(Saved data entries)
● ● ● ● ●

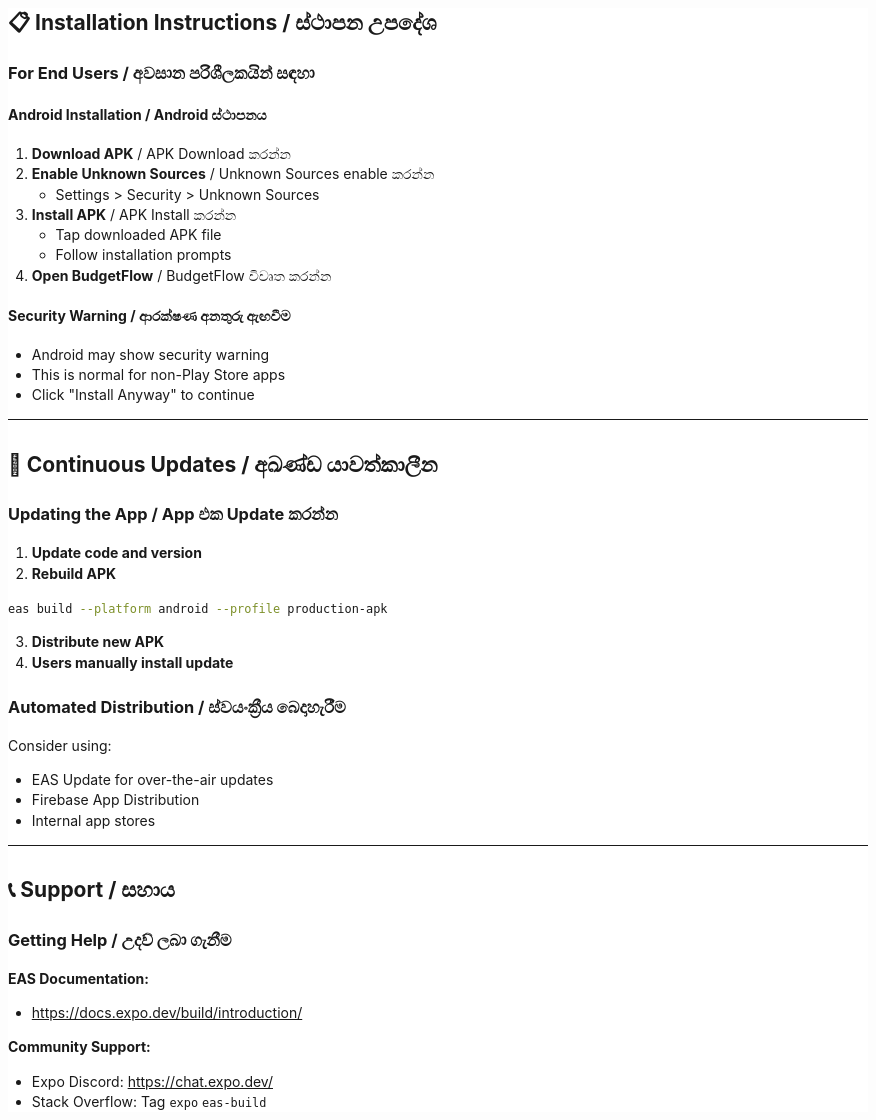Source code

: 
## 📋 Installation Instructions / ස්ථාපන උපදේශ

### For End Users / අවසාන පරිශීලකයින් සඳහා

#### Android Installation / Android ස්ථාපනය
1. **Download APK** / APK Download කරන්න
2. **Enable Unknown Sources** / Unknown Sources enable කරන්න
   - Settings > Security > Unknown Sources
3. **Install APK** / APK Install කරන්න
   - Tap downloaded APK file
   - Follow installation prompts
4. **Open BudgetFlow** / BudgetFlow විවෘත කරන්න

#### Security Warning / ආරක්ෂණ අනතුරු ඇඟවීම
- Android may show security warning
- This is normal for non-Play Store apps
- Click "Install Anyway" to continue

---

## 🔄 Continuous Updates / අඛණ්ඩ යාවත්කාලීන

### Updating the App / App එක Update කරන්න

1. **Update code and version**
2. **Rebuild APK**
```bash
eas build --platform android --profile production-apk
```
3. **Distribute new APK**
4. **Users manually install update**

### Automated Distribution / ස්වයංක්‍රීය බෙදාහැරීම
Consider using:
- EAS Update for over-the-air updates
- Firebase App Distribution
- Internal app stores

---

## 📞 Support / සහාය

### Getting Help / උදව් ලබා ගැනීම

**EAS Documentation:**
- https://docs.expo.dev/build/introduction/

**Community Support:**
- Expo Discord: https://chat.expo.dev/
- Stack Overflow: Tag `expo` `eas-build`
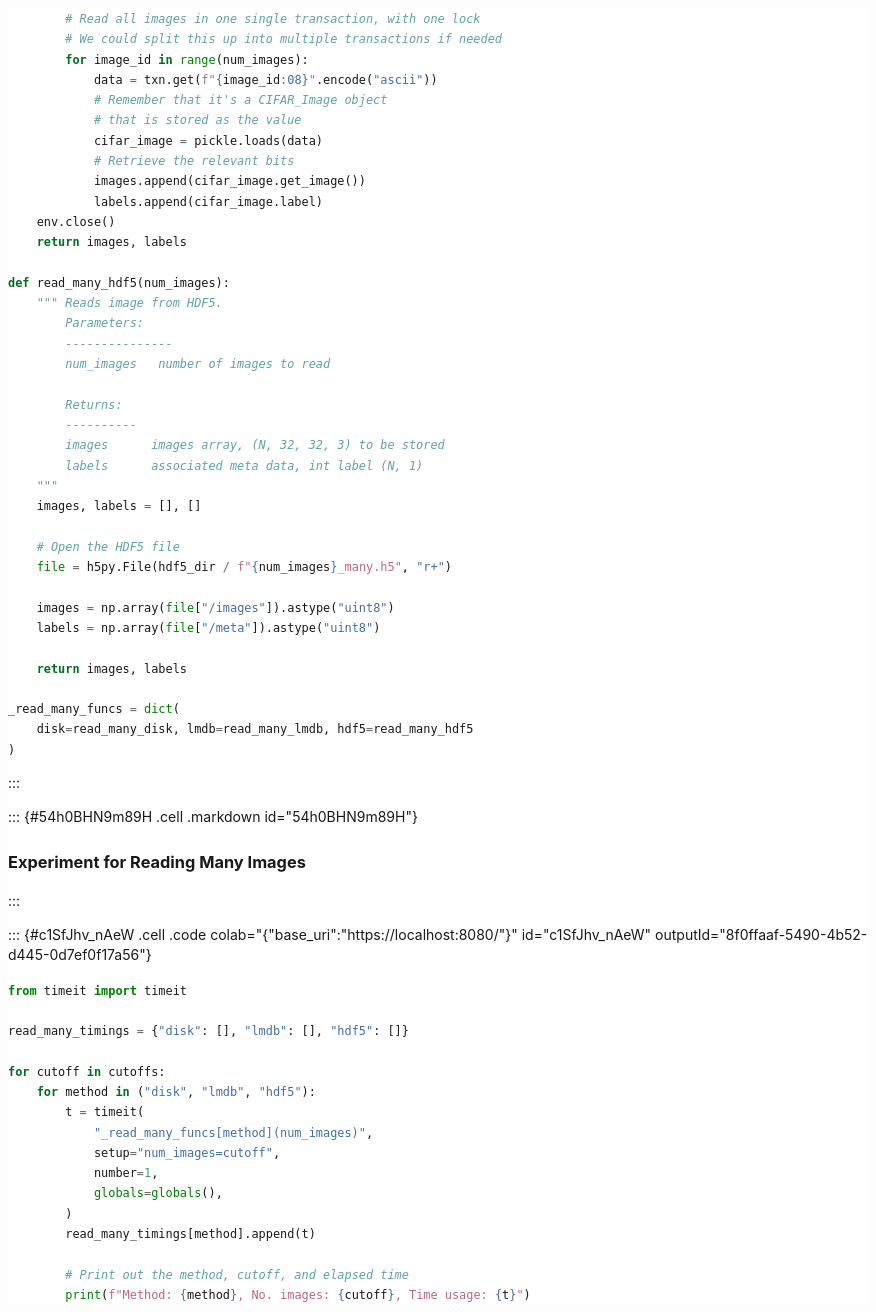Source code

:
 ``` python
        # Read all images in one single transaction, with one lock
        # We could split this up into multiple transactions if needed
        for image_id in range(num_images):
            data = txn.get(f"{image_id:08}".encode("ascii"))
            # Remember that it's a CIFAR_Image object
            # that is stored as the value
            cifar_image = pickle.loads(data)
            # Retrieve the relevant bits
            images.append(cifar_image.get_image())
            labels.append(cifar_image.label)
    env.close()
    return images, labels

def read_many_hdf5(num_images):
    """ Reads image from HDF5.
        Parameters:
        ---------------
        num_images   number of images to read

        Returns:
        ----------
        images      images array, (N, 32, 32, 3) to be stored
        labels      associated meta data, int label (N, 1)
    """
    images, labels = [], []

    # Open the HDF5 file
    file = h5py.File(hdf5_dir / f"{num_images}_many.h5", "r+")

    images = np.array(file["/images"]).astype("uint8")
    labels = np.array(file["/meta"]).astype("uint8")

    return images, labels

_read_many_funcs = dict(
    disk=read_many_disk, lmdb=read_many_lmdb, hdf5=read_many_hdf5
)
```
:::

::: {#54h0BHN9m89H .cell .markdown id="54h0BHN9m89H"}
### Experiment for Reading Many Images
:::

::: {#c1SfJhv_nAeW .cell .code colab="{\"base_uri\":\"https://localhost:8080/\"}" id="c1SfJhv_nAeW" outputId="8f0ffaaf-5490-4b52-d445-0d7ef0f17a56"}
``` python
from timeit import timeit

read_many_timings = {"disk": [], "lmdb": [], "hdf5": []}

for cutoff in cutoffs:
    for method in ("disk", "lmdb", "hdf5"):
        t = timeit(
            "_read_many_funcs[method](num_images)",
            setup="num_images=cutoff",
            number=1,
            globals=globals(),
        )
        read_many_timings[method].append(t)

        # Print out the method, cutoff, and elapsed time
        print(f"Method: {method}, No. images: {cutoff}, Time usage: {t}")
```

● ● ● ● ●

### TASK BRIEF
What is needed is a single number: how many lines of the data contain the word "Users".

### RESULT FOR THIS TASK
2